Expressive and contextually appropriate prosody
Neural text-to-speech (TTS) techniques have made the speech produced by TTS systems much more natural. To make the prosody of the speech more expressive and context appropriate as well, researchers have done considerable work on learning prosody representations from ground-truth speech.
The paper “CopyCat2: A single model for multi-speaker TTS and many-to-many fine-grained prosody transfer”, by Sri Karlapati and coauthors, proposes a model that learns word-level speaker-independent prosody representations from multispeaker speech. These representations can be used for fine-grained prosody transfer from multiple source speakers to multiple target speakers. Furthermore, predicting the word-level prosody representations from text results in a TTS model with improved naturalness and appropriateness.
The word-level prosodic representation is split into two components, one for timing and rhythm and a second for other prosodic characteristics. The figure above shows how the second component is learned using a conditional variational autoencoder. The input mel-spectrogram (X), which represents the speech signal as energies in certain frequency bands, is compressed into a sequence of vectors (Z), one per word. Those vectors are then used to reconstruct the mel-spectrogram.
The decoder is conditioned on the phonemes and the speaker, so it captures speaker-independent prosody information, and a similar approach is used to learn speaker-independent word-level representations of timing aspects.
To use CopyCat2 as a text-to-speech model, the researchers train an additional model to predict the parameters of the prosodic-word-embedding distribution (Z) from BERT embeddings. In tests involving a multispeaker US English dataset of varied styles, including news, facts, and greetings, they compared their approach to a strong TTS baseline with contextually appropriate prosody and copy-synthesized speech. They found that their model reduced the gap in naturalness between synthetic and real speech by 22.79%.
Reducing the data required to build expressive voices
Training a state-of-the-art TTS model is usually a data-intensive process, and building a portfolio of voices in multiple styles and languages compounds the data requirement.
In the paper “Low-data? No problem: low-resource, language-agnostic conversational text-to-speech via F0-conditioned data augmentation”, Giulia Comini et al. propose a methodology to build expressive text-to-speech voices using only one hour of expressive speech from the target speaker. The method requires 8–10 hours of neutral speech — that is, speech with a limited range of expression — from another speaker, a significant reduction from previous methods.
The authors propose to convert the neutral data from the supporting speaker to the target-speaker identity, while maintaining the target speaker’s expressive style. They use a modification of the original CopyCat prosody transfer model. As shown in the figure, the CopyCat parallel decoder regenerates the mel-spectrogram from the speaker embedding; the fundamental frequency (F0), or perceived pitch of individual phonemes; the phonetic representation; and the output of the CopyCat reference encoder. The reference encoder captures the information from the source mel-spectrogram that is not explicitly given to the decoder, — i.e., phonemes, with their duration and F0, and the speaker embedding.
The model is trained with the expressive speech of the target speaker and neutral speech from the supporting speaker. Once the model is trained, the mel-spectrogram of the supporting data is transformed into augmented expressive data for the target speaker. The CopyCat decoder is conditioned on the target speaker embedding and on an expressive F0 contour generated from the text and the speaker embedding by an independent model trained with the same data.

**OBJECTIVES**
1. Check each statement against the text-to-speech article. Mark it yes or no and quote the words from the article that decide it.
(a) The word-level prosodic representation in CopyCat2 is split into two components.
(b) The low-data method requires 20 hours of neutral speech from another speaker.
(c) CopyCat2 reduced the naturalness gap between synthetic and real speech by 22.79%.
2. According to the text-to-speech article, how much expressive speech from the target speaker does the low-data method need to build an expressive voice?
3. Pick up the text-to-speech article where it stops and continue it.

**DATA PROVIDED**
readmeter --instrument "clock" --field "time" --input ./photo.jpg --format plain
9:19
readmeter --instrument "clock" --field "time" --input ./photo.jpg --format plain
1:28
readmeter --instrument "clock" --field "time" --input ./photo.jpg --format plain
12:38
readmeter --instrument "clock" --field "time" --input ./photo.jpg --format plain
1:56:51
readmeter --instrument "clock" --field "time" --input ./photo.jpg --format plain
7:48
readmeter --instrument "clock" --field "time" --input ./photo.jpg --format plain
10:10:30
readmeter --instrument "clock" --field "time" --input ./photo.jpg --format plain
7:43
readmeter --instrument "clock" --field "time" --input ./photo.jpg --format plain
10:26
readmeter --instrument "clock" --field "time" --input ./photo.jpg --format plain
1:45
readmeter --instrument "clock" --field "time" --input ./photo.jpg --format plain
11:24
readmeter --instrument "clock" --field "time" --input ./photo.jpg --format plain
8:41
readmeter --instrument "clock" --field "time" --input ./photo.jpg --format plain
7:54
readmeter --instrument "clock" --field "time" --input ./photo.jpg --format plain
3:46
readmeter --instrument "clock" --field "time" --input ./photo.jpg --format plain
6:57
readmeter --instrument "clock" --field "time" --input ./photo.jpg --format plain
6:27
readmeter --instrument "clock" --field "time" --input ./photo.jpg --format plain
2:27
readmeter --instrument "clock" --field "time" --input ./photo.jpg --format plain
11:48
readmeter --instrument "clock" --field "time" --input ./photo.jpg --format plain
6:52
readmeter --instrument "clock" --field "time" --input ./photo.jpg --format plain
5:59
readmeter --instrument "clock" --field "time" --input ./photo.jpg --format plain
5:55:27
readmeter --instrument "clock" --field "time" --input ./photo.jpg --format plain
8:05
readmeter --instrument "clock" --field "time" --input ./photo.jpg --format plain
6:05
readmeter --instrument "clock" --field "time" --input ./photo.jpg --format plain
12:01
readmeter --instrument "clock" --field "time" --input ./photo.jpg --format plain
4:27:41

**ANSWERS TO EACH TASK**
1.
(a) Yes: "The word-level prosodic representation is split into two components"
(b) No: "The method requires 8–10 hours of neutral speech"
(c) Yes: "their model reduced the gap in naturalness between synthetic and real speech by 22.79%"

2. Only one hour of expressive speech from the target speaker.

3.
The paper shows that the F0 distribution of the augmented data resembles that of the target speaker. They also show that their data augmentation approach improves on one that does not use F0 conditioning.
Alexa multilingual models
Amazon has developed a shared neural TTS model for several speakers and languages that can extend a synthetic voice trained on data in only one language into other languages. For instance, the technology allows the English-language Alexa feminine-sounding voice to speak fluent Spanish in US multilingual homes. Similarly, Alexa’s English-language US masculine-sounding voice already has a British accent in the UK and speaks Spanish in the US, French in Canada, and German in Germany.
Alexa communicates on a wide variety of topics, and the style of speech should match the textual content. Transferring styles across languages while maintaining a fixed speaker identity, however, is challenging.
In the paper “Cross-lingual style transfer with conditional Prior VAE and style loss”, Dino Ratcliffe et al. propose an architecture for cross-lingual style transfer. Specifically, they improve the Spanish representation across four styles — newscaster, DJ, excited, and disappointed — while maintaining a single speaker identity for which only English samples are available.
They achieve this by using a learned-conditional-prior variational autoencoder (LCPVAE), a hierarchical variational-autoencoder (VAE) approach.
The approach introduces a secondary VAE, which is conditioned on one-hot-encoded style information; that is, the style code has as many bits as there are styles, and a 1 at exactly one spot denotes a particular style. This results in a structured embedding space, which groups together utterances of the same style irrespective of language.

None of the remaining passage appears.